What is expected:
Write out the lines verbatim, beginning with the line that contains "Verfolgung –" and continuing through the line that contains "Je voetlengte", with both of those lines included. Omit the pictures from your answer.
----
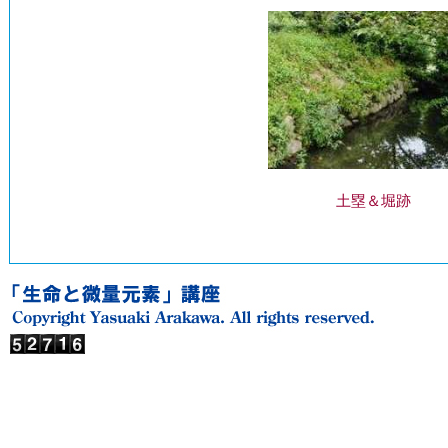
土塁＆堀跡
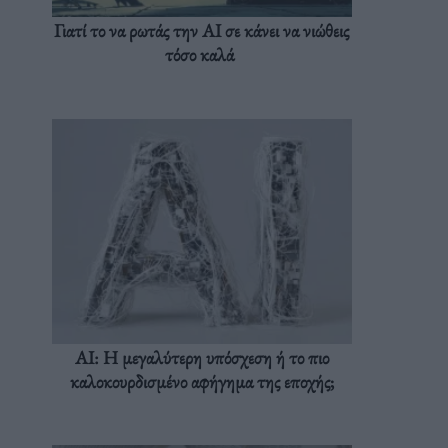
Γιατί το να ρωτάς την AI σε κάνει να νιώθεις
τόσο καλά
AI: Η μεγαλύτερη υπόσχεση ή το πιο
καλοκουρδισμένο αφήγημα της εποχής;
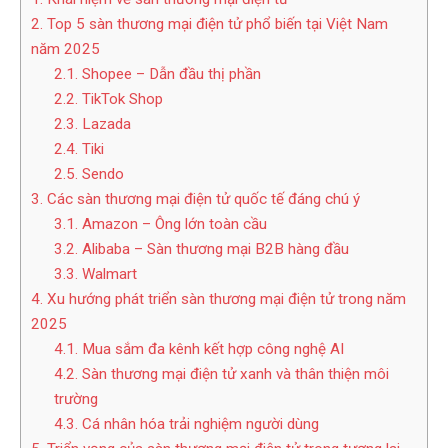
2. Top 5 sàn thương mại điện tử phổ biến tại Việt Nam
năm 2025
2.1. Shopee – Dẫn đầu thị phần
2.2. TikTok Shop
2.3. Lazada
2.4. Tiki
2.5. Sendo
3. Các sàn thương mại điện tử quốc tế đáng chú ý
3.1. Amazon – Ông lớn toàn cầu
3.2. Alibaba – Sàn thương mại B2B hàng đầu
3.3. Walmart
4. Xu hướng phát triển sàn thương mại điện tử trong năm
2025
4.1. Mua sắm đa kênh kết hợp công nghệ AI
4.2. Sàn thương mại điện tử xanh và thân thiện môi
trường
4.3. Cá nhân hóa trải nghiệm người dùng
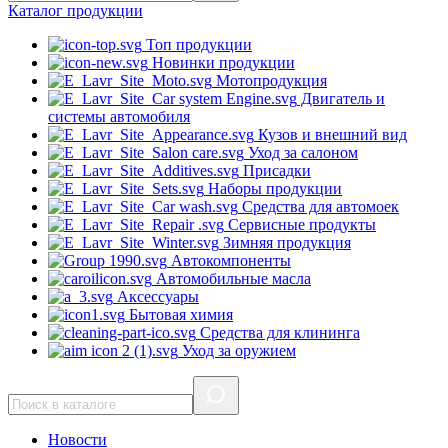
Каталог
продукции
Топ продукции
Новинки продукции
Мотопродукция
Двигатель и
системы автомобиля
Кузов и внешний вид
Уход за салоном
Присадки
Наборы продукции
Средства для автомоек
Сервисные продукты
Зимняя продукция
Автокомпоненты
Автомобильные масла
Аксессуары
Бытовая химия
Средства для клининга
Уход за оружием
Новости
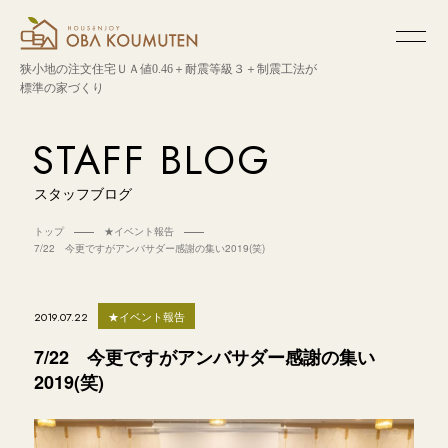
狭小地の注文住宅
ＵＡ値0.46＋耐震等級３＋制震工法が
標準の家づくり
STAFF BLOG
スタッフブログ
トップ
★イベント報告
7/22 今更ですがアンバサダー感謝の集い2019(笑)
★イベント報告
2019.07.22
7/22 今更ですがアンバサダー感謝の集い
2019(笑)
----
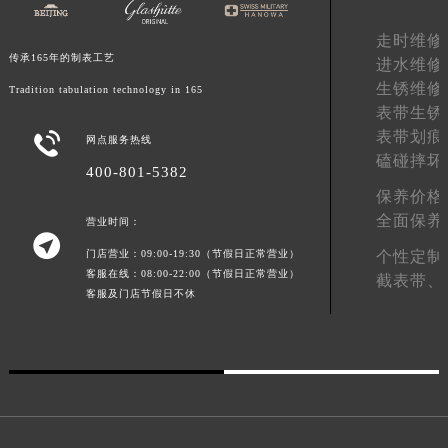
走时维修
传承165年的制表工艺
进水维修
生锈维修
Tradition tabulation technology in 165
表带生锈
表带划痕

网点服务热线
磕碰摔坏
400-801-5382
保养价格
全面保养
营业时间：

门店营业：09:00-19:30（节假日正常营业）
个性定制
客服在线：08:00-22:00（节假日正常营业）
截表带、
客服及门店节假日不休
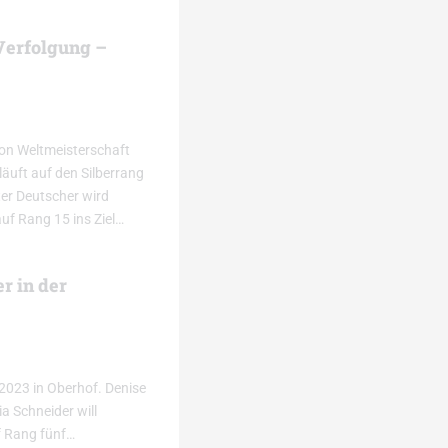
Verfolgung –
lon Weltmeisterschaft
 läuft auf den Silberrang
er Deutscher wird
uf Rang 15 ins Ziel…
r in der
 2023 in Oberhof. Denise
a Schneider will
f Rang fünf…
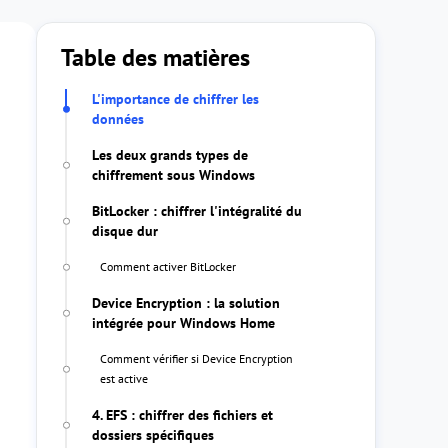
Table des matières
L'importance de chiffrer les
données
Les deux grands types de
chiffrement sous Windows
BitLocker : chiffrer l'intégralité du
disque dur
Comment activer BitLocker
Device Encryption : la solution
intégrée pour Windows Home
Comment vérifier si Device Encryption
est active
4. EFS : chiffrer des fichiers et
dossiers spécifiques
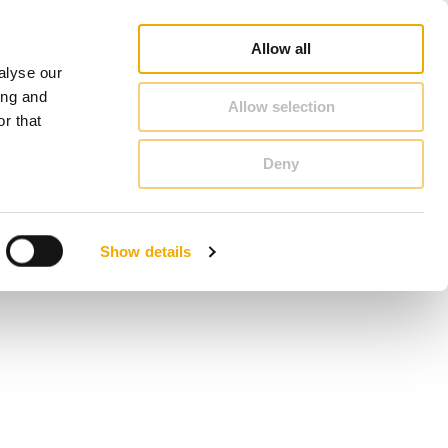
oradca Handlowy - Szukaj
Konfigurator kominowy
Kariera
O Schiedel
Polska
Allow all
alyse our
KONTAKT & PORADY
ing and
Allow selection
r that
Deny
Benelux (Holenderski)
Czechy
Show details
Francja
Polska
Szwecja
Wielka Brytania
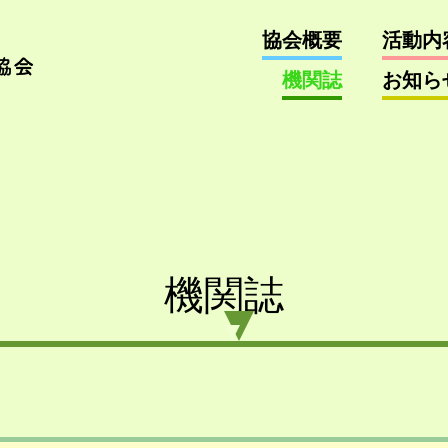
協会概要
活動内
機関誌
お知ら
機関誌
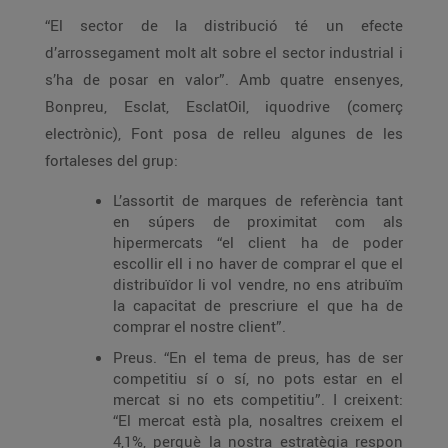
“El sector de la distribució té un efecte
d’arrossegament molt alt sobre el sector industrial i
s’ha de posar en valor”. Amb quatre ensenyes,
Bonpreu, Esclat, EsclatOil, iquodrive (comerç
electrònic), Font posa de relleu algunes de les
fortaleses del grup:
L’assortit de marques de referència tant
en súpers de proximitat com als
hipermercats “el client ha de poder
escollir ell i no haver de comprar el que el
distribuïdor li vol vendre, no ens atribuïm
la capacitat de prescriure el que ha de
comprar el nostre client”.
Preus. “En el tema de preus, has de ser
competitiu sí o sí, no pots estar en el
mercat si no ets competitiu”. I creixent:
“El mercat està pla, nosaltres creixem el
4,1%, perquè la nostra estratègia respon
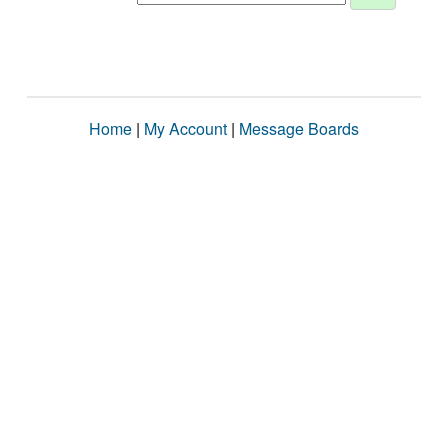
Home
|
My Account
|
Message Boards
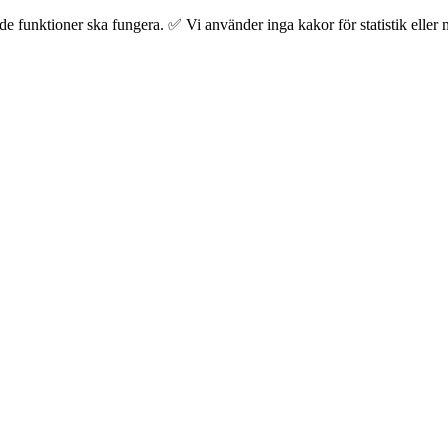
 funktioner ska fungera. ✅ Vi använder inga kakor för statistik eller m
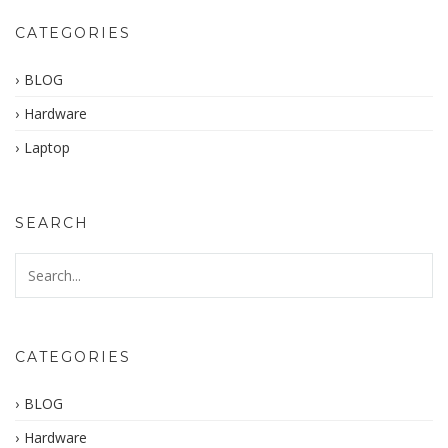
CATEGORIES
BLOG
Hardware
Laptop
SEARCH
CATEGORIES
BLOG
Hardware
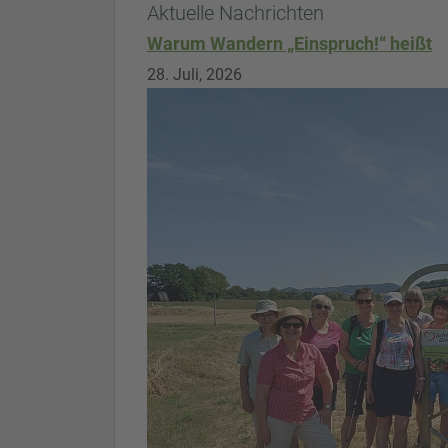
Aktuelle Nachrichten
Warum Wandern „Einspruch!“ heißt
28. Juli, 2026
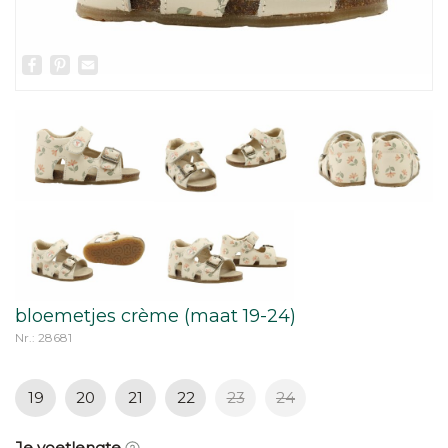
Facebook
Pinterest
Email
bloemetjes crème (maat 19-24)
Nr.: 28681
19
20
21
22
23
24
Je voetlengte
----
Task output:
Verfolgung –
lon Weltmeisterschaft
 läuft auf den Silberrang
er Deutscher wird
uf Rang 15 ins Ziel…
r in der
 2023 in Oberhof. Denise
a Schneider will
f Rang fünf…
Table des matières
L'importance de chiffrer les
données
Les deux grands types de
chiffrement sous Windows
BitLocker : chiffrer l'intégralité du
disque dur
Comment activer BitLocker
Device Encryption : la solution
intégrée pour Windows Home
Comment vérifier si Device Encryption
est active
4. EFS : chiffrer des fichiers et
dossiers spécifiques
oradca Handlowy - Szukaj
Konfigurator kominowy
Kariera
O Schiedel
Polska
Allow all
alyse our
KONTAKT & PORADY
ing and
Allow selection
r that
Deny
Benelux (Holenderski)
Czechy
Show details
Francja
Polska
Szwecja
Wielka Brytania
協会概要
活動内
機関誌
お知ら
機関誌
“El sector de la distribució té un efecte
d’arrossegament molt alt sobre el sector industrial i
s’ha de posar en valor”. Amb quatre ensenyes,
Bonpreu, Esclat, EsclatOil, iquodrive (comerç
electrònic), Font posa de relleu algunes de les
fortaleses del grup:
L’assortit de marques de referència tant
en súpers de proximitat com als
hipermercats “el client ha de poder
escollir ell i no haver de comprar el que el
distribuïdor li vol vendre, no ens atribuïm
la capacitat de prescriure el que ha de
comprar el nostre client”.
Preus. “En el tema de preus, has de ser
competitiu sí o sí, no pots estar en el
mercat si no ets competitiu”. I creixent:
“El mercat està pla, nosaltres creixem el
4,1%, perquè la nostra estratègia respon
Home
|
My Account
|
Message Boards
 funktioner ska fungera. ✅ Vi använder inga kakor för statistik eller m
CATEGORIES
BLOG
Hardware
Laptop
SEARCH
CATEGORIES
BLOG
Hardware
Aktuelle Nachrichten
Warum Wandern „Einspruch!“ heißt
28. Juli, 2026
Facebook
Pinterest
Email
bloemetjes crème (maat 19-24)
Nr.: 28681
19
20
21
22
23
24
Je voetlengte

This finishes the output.